When data prep turns into p-hacking
One might assume that data generated by sensors and event recorders would be clean because after all, these are precise instruments, right? Alas, the analytics of things suffers from the age-old challenge of data quality. This screenshot from SAS Visual Analytics show that for several minutes, the tank level measurement mysteriously drops to zero quite frequently.
Recently we encountered quite a few of these anomalous measurements on a project. As part of our data quality and preparation routines we set up a “bimodality detector” to isolate these patterns. But then what to do with that data? Options range from throwing it out, to employing various imputation and outlier remediation techniques, both simple and elaborate.
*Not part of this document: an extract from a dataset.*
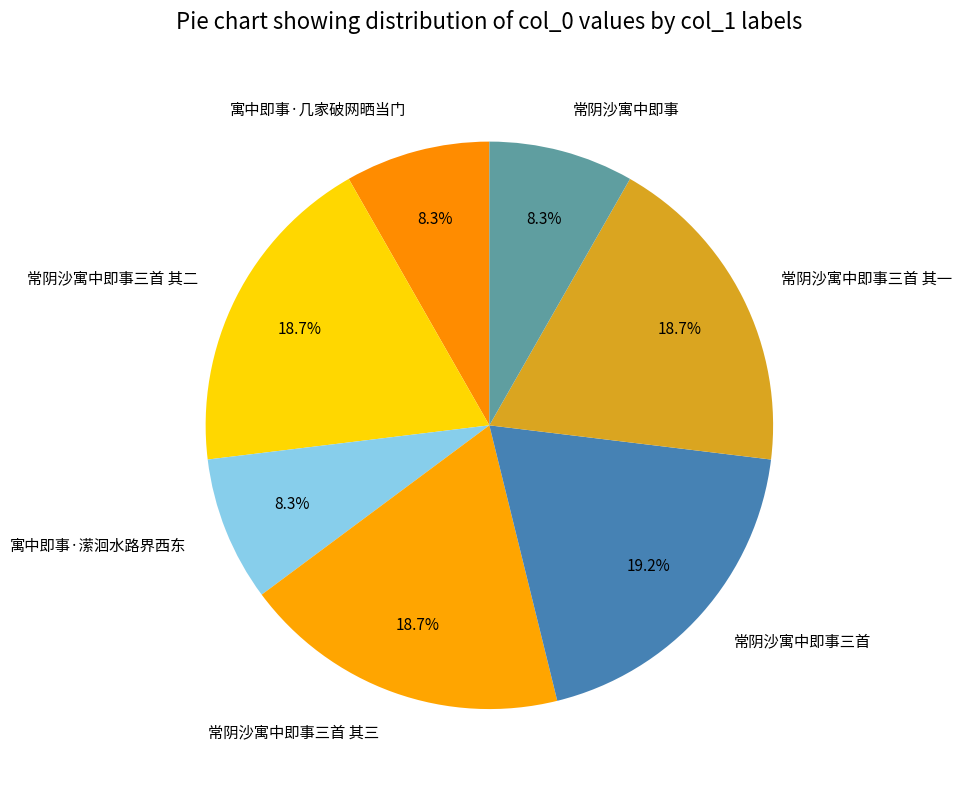

Is 寓中即事·潆洄水路界西东 the majority of the pie?

No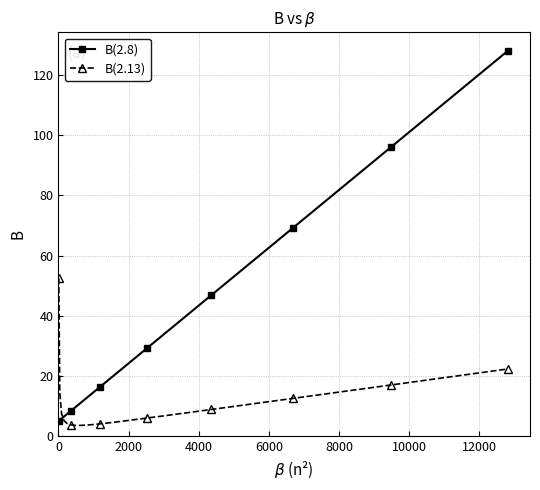

Is this an area chart (filled region under the line)?

No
We found this is a slippery slope. We can run our entire process end-to-end, from data intake to model calibration, and see the end results of our remedies. When the stakeholders have a particular answer in mind it’s tempting to tune the remedies, running the process over and over again to approach that answer.
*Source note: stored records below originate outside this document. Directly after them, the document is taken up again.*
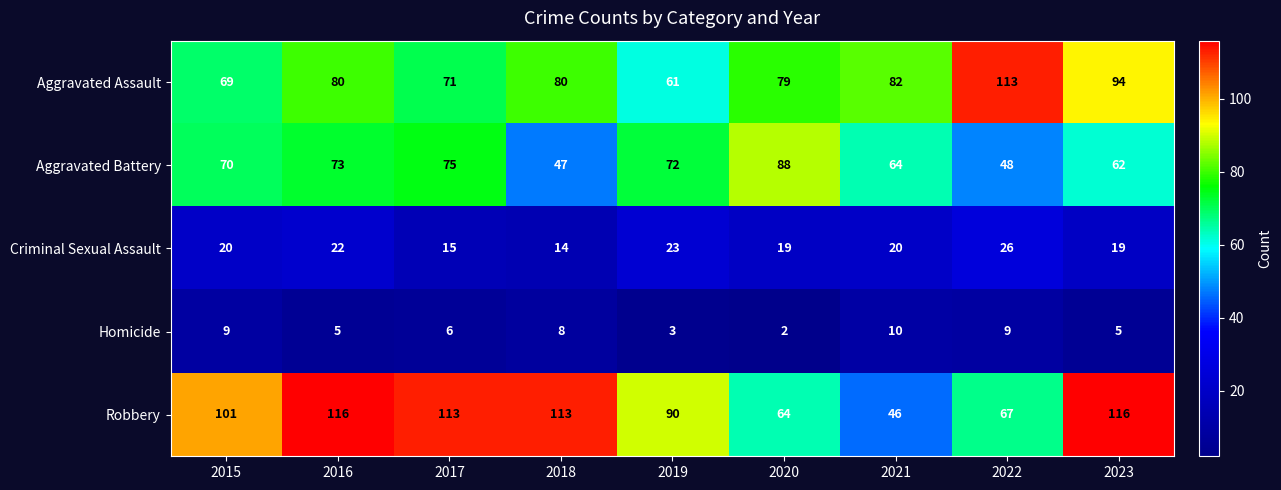

What is the sum of the Robbery values at 2023 and 2020?

180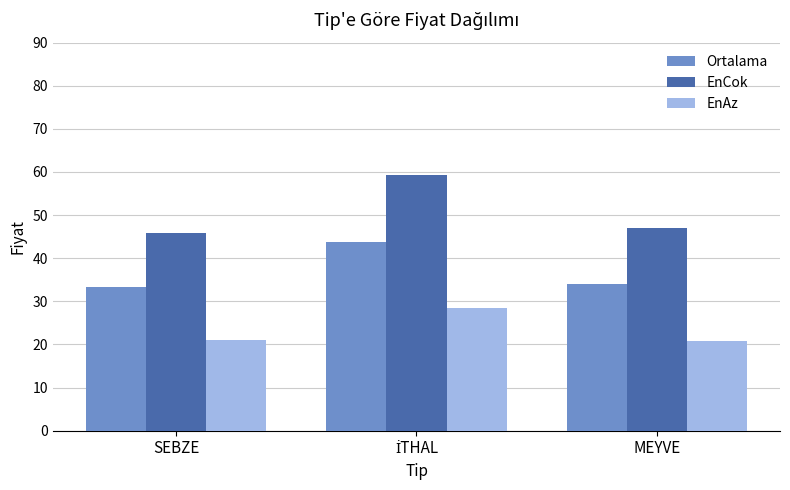

What is the total value across all series at MEYVE?

101.7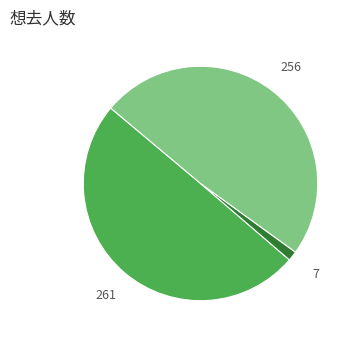

Does any single category account for the majority?

No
P-hacking is a type of data-dredging wherein one has an answer in mind, and, speaking in the traditional regression sense, one selects variables and a model specification to support the desired outcome. The ‘p’ refers to the p-value used in traditional statistical hypothesis testing.
But while we think of p-hacking as relating to the building of the model or algorithm, it turns out that outcomes sometimes can be influenced more by how the data coming in is transformed.
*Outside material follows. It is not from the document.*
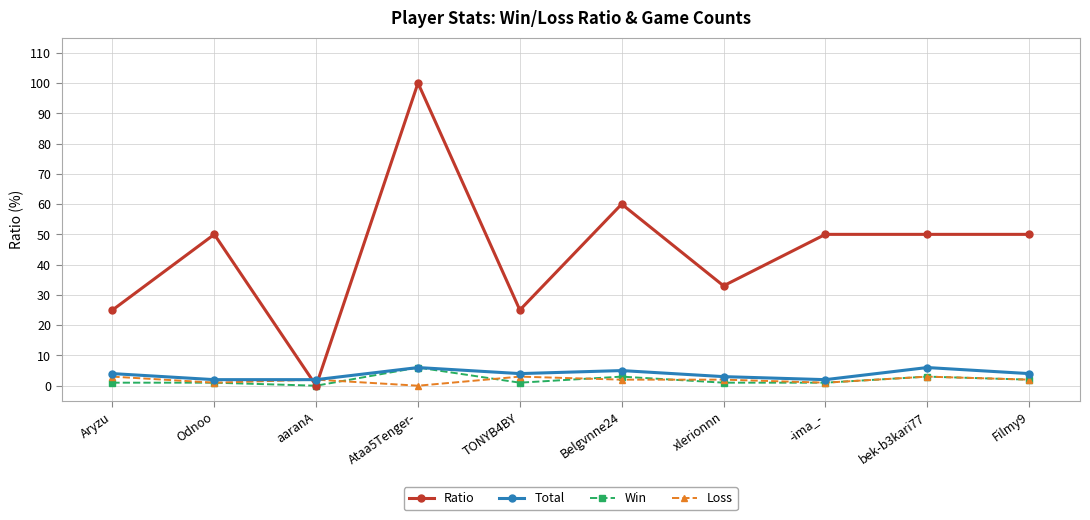

At how many categories does at least one series exceed 76?

1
Machine learning techniques sometimes are perceived to be objective. But there is obvious subjectivity in the selection of the algorithm and its parameters. Taken together with this ability to intervene within the data preparation stage, there is even more subjectivity from end-to-end.
This is not to say it is wrong to have human domain knowledge inform the analytics process — in fact, the best analytics are steered in the right direction by a human modeler. But let’s dispense with the illusion that “data driven” decisions are free from human biases.